復興計画2次案了承 職住分離に反論なく 宮城県会議
【河北新報110714】宮城県震災復興会議の第3回会合が13日、東京都内のホテルで開かれ、316の復興事業を盛り込んだ「県震災復興計画第2次案」を協議した。多くの委員が若者や企業を巻き込む「参加型」の被災地復興のアイデアを披露。職場と住居を分ける沿岸部の「職住分離」は前回異論が噴出したが、2次案でも堅持した県の方針を了承した。
日本総合研究所理事長の寺島実郎氏は「宮城を復興させるんだという若いエネルギーを吸い寄せる計画でなければならない」と指摘。復興に参画する若者の受け皿として「復興プロジェクト推進隊」結成を提案した。
千葉大教授の広井良典氏も「若者震災復興支援隊」の創設を国レベルで検討するよう求めた。「ボランティアに期待、依存した復興は望ましくない。月額10万~15万円の給与を支払う大規模な仕組みが必要」と話した。
「民間の知恵と資金を引き出すことが、県の重要なミッションだ」と語ったのは野村総研常勤監査役の山田沢明氏。「危機に直面し、県の役割は変わった。外部の力をいかに活用するかが県政の方向だ」と強調した。
イマジニア会長の神蔵孝之氏は計画の実行部隊の必要性を強調。
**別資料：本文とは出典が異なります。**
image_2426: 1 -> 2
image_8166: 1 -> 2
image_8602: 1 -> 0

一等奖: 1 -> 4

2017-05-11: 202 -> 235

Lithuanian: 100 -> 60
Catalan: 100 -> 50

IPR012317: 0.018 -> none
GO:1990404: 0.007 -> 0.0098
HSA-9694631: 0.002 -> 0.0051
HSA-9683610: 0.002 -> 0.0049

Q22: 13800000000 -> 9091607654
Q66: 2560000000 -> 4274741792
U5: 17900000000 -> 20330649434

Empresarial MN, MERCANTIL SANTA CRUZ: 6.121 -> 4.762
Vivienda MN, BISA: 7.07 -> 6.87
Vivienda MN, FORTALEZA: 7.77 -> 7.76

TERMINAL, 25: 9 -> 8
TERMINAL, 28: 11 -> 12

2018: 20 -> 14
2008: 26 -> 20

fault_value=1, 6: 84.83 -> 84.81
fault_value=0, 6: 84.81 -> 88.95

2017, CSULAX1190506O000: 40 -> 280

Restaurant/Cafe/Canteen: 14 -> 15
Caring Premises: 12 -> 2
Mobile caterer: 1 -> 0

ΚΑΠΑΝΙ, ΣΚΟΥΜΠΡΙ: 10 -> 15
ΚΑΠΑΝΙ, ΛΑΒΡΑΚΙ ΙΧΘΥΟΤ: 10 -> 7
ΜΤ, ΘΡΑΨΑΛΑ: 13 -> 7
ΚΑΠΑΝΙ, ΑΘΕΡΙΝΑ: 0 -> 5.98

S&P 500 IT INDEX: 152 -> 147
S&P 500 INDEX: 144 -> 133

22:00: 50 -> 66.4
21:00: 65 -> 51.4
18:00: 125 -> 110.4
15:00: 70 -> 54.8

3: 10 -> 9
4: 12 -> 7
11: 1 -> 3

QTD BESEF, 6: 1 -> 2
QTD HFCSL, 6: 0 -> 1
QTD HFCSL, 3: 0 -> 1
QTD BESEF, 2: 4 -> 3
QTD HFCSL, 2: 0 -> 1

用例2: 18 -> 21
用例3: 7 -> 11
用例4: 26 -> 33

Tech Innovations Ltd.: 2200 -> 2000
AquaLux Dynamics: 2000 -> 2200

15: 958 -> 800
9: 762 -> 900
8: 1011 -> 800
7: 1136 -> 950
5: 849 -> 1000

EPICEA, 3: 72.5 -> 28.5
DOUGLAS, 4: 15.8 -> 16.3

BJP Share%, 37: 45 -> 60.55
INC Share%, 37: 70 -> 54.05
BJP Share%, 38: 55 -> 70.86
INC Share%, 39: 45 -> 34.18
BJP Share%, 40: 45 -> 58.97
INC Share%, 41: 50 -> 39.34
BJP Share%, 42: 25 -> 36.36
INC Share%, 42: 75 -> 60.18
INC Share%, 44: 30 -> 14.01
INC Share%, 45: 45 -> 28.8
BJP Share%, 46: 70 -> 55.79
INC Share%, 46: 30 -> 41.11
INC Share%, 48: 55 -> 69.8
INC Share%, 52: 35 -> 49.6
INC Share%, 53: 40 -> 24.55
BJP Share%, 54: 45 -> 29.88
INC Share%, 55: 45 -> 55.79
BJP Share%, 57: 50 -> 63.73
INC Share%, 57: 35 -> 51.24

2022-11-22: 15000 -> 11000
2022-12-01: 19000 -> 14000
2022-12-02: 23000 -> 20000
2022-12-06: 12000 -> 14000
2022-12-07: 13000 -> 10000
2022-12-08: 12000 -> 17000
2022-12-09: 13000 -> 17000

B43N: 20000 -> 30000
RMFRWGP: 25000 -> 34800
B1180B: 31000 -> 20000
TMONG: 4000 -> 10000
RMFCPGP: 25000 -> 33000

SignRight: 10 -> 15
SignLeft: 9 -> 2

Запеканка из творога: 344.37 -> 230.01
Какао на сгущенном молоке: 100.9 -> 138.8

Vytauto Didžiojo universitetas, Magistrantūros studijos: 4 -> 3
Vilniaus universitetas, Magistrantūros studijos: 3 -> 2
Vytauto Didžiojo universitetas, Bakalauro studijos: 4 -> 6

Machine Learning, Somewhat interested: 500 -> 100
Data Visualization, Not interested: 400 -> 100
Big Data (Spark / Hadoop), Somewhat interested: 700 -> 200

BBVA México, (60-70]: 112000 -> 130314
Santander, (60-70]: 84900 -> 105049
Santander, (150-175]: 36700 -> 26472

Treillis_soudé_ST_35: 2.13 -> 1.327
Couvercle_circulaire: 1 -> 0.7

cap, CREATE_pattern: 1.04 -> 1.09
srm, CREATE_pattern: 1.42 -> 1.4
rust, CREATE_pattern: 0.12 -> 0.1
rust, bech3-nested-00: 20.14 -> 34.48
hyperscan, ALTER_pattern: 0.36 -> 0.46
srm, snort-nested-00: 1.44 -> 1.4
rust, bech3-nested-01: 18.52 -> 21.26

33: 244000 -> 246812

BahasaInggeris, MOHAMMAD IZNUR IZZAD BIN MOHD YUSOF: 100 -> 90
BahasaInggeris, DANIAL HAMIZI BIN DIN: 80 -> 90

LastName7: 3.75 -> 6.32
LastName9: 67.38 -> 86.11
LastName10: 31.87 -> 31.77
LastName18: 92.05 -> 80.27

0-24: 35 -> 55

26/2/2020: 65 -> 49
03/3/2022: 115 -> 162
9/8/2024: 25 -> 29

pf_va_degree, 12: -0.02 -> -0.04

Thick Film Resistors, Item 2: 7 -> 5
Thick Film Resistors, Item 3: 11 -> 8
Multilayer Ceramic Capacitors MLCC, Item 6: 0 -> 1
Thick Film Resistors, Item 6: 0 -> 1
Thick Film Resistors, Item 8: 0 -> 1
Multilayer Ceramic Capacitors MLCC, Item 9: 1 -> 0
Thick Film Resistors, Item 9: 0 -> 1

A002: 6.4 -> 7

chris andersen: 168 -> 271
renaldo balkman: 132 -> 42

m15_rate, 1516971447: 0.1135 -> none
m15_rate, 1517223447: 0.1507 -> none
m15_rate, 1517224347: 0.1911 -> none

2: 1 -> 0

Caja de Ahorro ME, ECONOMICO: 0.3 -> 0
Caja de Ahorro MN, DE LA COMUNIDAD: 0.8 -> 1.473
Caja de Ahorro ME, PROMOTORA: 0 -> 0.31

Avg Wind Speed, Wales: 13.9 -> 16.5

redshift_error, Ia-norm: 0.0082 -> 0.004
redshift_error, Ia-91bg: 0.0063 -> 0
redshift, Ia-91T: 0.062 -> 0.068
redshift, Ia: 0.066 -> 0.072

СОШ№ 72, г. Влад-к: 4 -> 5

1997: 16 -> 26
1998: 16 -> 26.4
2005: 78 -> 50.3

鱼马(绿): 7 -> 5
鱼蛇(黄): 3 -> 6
「いろんなアイデアをタイムリーに実現するため、知事直属の機構を設立し、官民のプロ集団を集めておくべきだ」と述べた。
村井嘉浩知事は「提案された若者の知恵や力を引き出す仕組みは面白いアイデアだ。8月の最終案策定に向け検討していきたい」と話した。
「職住分離」については前回、複数の委員から「コミュニティーが壊れる」との異論が出た。県は「海まで(車で)すぐの距離に(住居エリアを)想定した。職住分離だが、職住近接でもある」と2次案明記に理解を求めた。
委員から反論はなく、議長の小宮山宏三菱総研理事長は「沿岸部全てに職住分離を適用することはあり得ず、職場と住居がどうしても遠くなる地域は、最初から分離を考えていない」と述べた。
県は13日、2次案のパブリックコメント募集を開始。16~18日は5カ所で県民説明会を開く。